Monday, Aug. 14, 1939

1940

Governor John W. Bricker having cleared the way for him, Ohio's Senator Robert Alphonso Taft last week, put his hand to his brow, looked into the future (see cut) and issued his written "consent" to be designated Ohio's favorite son for 1940. Wrote he: ". . . The unpleasant job which lies before the next President of the United States is such that no sensible man could be eager to assume it. Unless the whole present tendency of the Government is redirected, we cannot long maintain financial solvency or free enterprise or even individual liberty in the United States. But the leaders of the movement against New Deal fallacies must have the courage to incur the unlimited displeasure of every vested interest whose selfish purposes conflict with a radical policy of reform. Furthermore, they must work out the very difficult problem of continuing an adequate provision for the less fortunate people through Relief, old age pensions, subsidized housing and the like on the one hand, while on the other restoring financial solvency and the spirit of business initiative and expansion which only can cure unemployment.

"This is not going to be easy or pleasant. As to my own position, the work of Senator from Ohio is extremely interesting and I prefer it to any other office. I will not run away from a harder job, but whether I am a candidate for any other office is entirely up to the Republicans of Ohio. . . ."

> The first Taft-for-President Club was started at Marion, hometown of Ohio's late lamented Warren Gamaliel Harding.

> Gallup polls revealed that voters in Ohio, New York, Pennsylvania, Illinois favor a Republican victory in 1940 by 52%-54%. From 54% to 65% of those polled in these States said they would vote against Franklin Roosevelt if he runs.

> A nationwide Gallup poll showed that, since June, Paul V. McNutt had climbed from a tie for fifth into second place among Democratic choices for the Presidency (ex Franklin Roosevelt). The standings: Garner 46%, McNutt 13%, Hull and Farley 12%, Hopkins and Murphy 3%.

> "Maverick for Senator" buttons appeared last week in San Antonio, Texas, of which Maury Maverick is Mayor.

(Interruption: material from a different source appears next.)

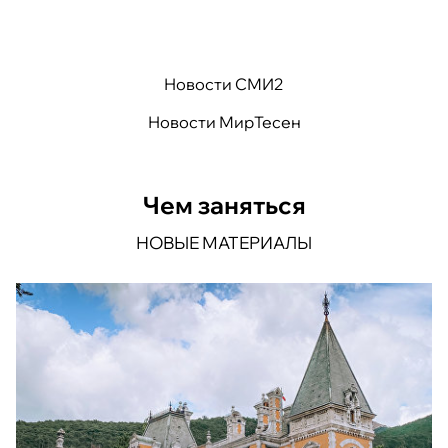
Новости СМИ2
Новости МирТесен
Чем заняться
НОВЫЕ МАТЕРИАЛЫ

> Charles Francis ("Socker") Coe, 48, author-turned-lawyer, who styles himself in Who's Who as an "outstanding penologist and criminologist," announced in Paris he will run for the Senate next year as an anti-New Dealer against Florida's Senator Charles Oscar Andrews.

> A new professed Third Termite: Boss Frank Hague of Jersey City.

>In Virginia's Democratic primary last week, Carter Glass Jr. lost out for the State Senate, but Andrew Mellon's son-in-law, David K. E. Bruce, won his race. It was the first try for each.

> Kentucky's primary was a simulacrum--with a reverse result--of last year's Barkley-Chandler fight which Senator Barkley (and WPA) won. Last week the Chandler man, Lieut.-Governor Keen Johnson, beat the Barkley (and C. I. O.) man, John Young Brown, for Democratic nomination to the Governorship.